Copy every line from the records below that carries the word "master".

====================

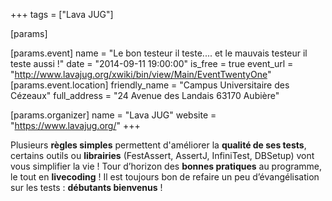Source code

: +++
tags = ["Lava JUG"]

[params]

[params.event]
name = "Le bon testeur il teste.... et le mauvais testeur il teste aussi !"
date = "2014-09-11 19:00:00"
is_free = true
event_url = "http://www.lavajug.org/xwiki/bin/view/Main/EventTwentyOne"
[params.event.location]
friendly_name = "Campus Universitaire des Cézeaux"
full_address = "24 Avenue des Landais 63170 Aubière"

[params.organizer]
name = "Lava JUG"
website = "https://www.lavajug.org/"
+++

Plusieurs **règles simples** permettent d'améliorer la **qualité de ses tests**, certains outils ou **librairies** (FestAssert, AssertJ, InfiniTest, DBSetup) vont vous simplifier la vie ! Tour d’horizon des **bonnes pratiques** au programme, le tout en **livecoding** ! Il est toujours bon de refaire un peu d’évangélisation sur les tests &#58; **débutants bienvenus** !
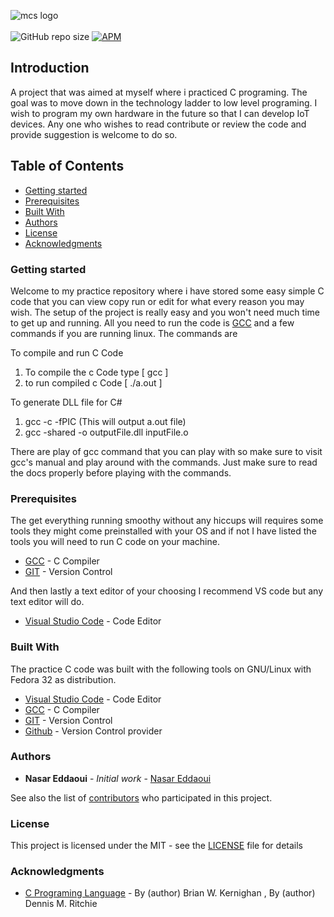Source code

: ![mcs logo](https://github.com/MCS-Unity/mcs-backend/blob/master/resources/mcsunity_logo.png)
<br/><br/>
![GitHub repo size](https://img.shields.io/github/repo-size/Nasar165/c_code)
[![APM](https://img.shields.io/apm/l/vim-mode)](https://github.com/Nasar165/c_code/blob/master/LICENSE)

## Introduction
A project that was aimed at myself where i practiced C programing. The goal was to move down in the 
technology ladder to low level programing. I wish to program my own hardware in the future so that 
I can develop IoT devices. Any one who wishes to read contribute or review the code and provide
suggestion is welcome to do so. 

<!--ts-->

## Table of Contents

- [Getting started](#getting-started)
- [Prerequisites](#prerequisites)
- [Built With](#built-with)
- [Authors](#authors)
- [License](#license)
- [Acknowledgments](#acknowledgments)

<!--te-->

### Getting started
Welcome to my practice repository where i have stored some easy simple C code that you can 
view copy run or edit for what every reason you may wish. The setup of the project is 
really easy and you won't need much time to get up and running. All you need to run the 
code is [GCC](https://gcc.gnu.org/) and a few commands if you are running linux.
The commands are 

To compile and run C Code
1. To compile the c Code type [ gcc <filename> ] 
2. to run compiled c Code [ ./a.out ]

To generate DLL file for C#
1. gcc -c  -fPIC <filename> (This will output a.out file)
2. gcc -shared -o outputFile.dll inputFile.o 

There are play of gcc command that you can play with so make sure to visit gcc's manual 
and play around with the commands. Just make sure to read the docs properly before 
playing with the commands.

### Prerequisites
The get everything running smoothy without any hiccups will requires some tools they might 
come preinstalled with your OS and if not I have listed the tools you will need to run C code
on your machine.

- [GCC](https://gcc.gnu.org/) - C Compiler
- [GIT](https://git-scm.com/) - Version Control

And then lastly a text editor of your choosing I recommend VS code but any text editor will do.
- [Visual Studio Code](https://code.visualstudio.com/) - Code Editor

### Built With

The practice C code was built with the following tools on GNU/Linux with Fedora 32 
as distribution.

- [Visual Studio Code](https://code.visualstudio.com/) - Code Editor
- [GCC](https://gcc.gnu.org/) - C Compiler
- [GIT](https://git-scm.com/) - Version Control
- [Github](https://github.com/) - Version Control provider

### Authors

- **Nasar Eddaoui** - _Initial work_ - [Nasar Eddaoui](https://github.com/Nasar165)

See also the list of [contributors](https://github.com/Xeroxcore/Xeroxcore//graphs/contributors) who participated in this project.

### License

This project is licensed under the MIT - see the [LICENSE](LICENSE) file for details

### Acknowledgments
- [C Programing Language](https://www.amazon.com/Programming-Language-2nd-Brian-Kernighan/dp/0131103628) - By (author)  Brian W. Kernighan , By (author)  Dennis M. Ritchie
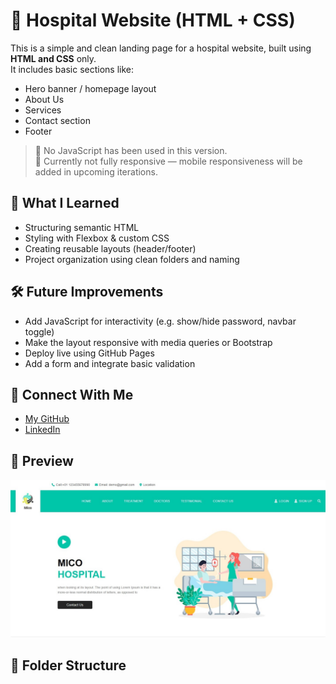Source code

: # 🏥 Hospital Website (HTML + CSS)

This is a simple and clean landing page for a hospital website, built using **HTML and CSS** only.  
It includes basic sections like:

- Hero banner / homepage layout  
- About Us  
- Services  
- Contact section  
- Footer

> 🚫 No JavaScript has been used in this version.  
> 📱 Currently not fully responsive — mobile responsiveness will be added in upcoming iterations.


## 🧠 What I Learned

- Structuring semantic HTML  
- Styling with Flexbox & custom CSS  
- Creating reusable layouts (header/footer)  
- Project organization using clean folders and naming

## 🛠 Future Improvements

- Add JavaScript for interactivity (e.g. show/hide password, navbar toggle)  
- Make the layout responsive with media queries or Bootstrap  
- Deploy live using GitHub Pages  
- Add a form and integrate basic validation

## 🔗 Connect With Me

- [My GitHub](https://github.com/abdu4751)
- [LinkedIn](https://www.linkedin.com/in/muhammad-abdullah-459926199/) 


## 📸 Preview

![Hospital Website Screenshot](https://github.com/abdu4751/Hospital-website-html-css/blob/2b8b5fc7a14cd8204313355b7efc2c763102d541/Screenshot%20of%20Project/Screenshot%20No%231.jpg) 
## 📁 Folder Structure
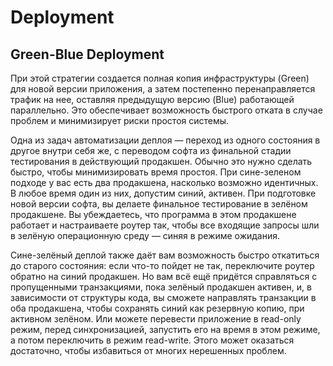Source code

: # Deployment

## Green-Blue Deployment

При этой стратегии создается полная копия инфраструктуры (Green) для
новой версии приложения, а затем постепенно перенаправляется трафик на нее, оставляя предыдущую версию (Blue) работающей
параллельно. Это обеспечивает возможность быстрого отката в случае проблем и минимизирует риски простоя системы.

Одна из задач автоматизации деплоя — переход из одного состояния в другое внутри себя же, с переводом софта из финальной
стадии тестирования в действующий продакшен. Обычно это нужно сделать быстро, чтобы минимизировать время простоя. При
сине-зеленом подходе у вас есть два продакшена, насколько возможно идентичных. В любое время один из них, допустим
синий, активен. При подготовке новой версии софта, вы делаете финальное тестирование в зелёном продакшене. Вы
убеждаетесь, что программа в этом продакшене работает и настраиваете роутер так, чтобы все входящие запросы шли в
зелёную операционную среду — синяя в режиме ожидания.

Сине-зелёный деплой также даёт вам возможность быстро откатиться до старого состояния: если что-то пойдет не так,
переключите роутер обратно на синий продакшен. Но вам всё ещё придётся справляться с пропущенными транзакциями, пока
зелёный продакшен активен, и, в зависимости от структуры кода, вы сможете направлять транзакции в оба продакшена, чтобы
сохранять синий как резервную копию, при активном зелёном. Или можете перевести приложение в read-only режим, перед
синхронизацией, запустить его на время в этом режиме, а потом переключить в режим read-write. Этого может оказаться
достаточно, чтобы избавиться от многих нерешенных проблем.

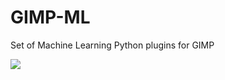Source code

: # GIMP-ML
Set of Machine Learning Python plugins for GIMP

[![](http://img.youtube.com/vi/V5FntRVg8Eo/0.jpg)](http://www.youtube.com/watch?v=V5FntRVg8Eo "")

====================

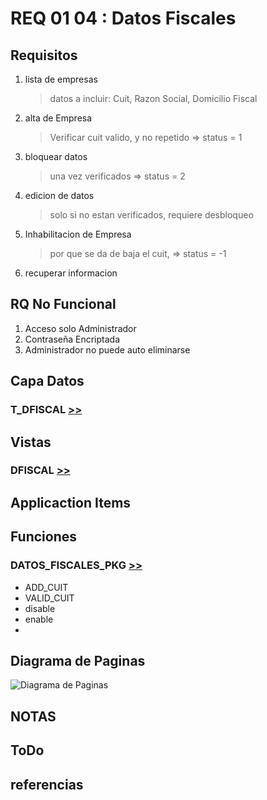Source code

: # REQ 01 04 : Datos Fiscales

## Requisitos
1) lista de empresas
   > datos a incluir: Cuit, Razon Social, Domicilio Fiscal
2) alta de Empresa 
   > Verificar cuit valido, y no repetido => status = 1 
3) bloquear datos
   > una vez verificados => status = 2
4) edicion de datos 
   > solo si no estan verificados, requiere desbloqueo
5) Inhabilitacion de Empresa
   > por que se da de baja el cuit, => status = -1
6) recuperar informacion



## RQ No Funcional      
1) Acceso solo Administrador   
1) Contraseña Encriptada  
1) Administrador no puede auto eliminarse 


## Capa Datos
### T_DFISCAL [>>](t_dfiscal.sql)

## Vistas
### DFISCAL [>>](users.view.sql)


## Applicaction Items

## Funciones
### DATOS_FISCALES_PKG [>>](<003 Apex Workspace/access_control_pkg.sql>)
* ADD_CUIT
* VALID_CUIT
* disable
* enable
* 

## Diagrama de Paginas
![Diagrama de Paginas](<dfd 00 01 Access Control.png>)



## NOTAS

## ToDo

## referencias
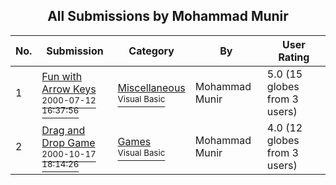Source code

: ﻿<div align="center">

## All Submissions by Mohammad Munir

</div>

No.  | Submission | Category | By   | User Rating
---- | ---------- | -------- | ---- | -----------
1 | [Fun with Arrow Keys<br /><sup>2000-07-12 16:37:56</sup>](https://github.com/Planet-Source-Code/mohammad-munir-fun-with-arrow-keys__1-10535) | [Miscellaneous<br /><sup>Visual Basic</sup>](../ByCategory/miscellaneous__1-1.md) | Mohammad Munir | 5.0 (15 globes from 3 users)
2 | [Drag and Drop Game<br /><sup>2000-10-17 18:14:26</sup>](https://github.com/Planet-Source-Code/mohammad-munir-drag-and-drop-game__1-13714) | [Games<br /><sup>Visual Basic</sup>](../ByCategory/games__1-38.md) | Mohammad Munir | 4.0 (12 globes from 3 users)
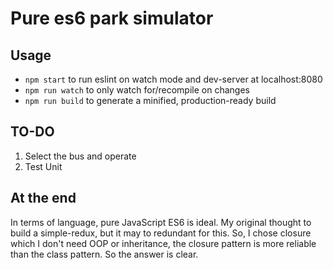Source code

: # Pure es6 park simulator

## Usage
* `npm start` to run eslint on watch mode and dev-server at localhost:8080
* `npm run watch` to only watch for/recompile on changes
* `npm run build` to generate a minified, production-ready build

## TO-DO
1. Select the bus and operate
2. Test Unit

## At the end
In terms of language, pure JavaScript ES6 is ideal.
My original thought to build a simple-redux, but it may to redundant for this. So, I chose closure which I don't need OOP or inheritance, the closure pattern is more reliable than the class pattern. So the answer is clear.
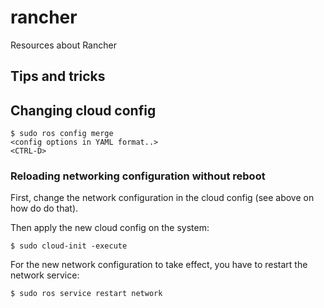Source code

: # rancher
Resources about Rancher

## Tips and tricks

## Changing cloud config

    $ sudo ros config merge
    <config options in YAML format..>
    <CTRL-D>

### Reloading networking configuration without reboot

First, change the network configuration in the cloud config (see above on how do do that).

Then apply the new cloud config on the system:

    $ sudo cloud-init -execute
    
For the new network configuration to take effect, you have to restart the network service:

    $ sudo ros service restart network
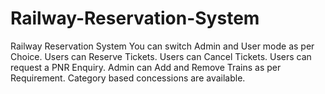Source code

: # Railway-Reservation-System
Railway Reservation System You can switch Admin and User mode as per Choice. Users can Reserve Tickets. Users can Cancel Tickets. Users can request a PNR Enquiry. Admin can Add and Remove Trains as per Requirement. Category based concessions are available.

====================

### SOLUTION TO THE EXERCISE
: ![mcs logo](https://github.com/MCS-Unity/mcs-backend/blob/master/resources/mcsunity_logo.png)
[![APM](https://img.shields.io/apm/l/vim-mode)](https://github.com/Nasar165/c_code/blob/master/LICENSE)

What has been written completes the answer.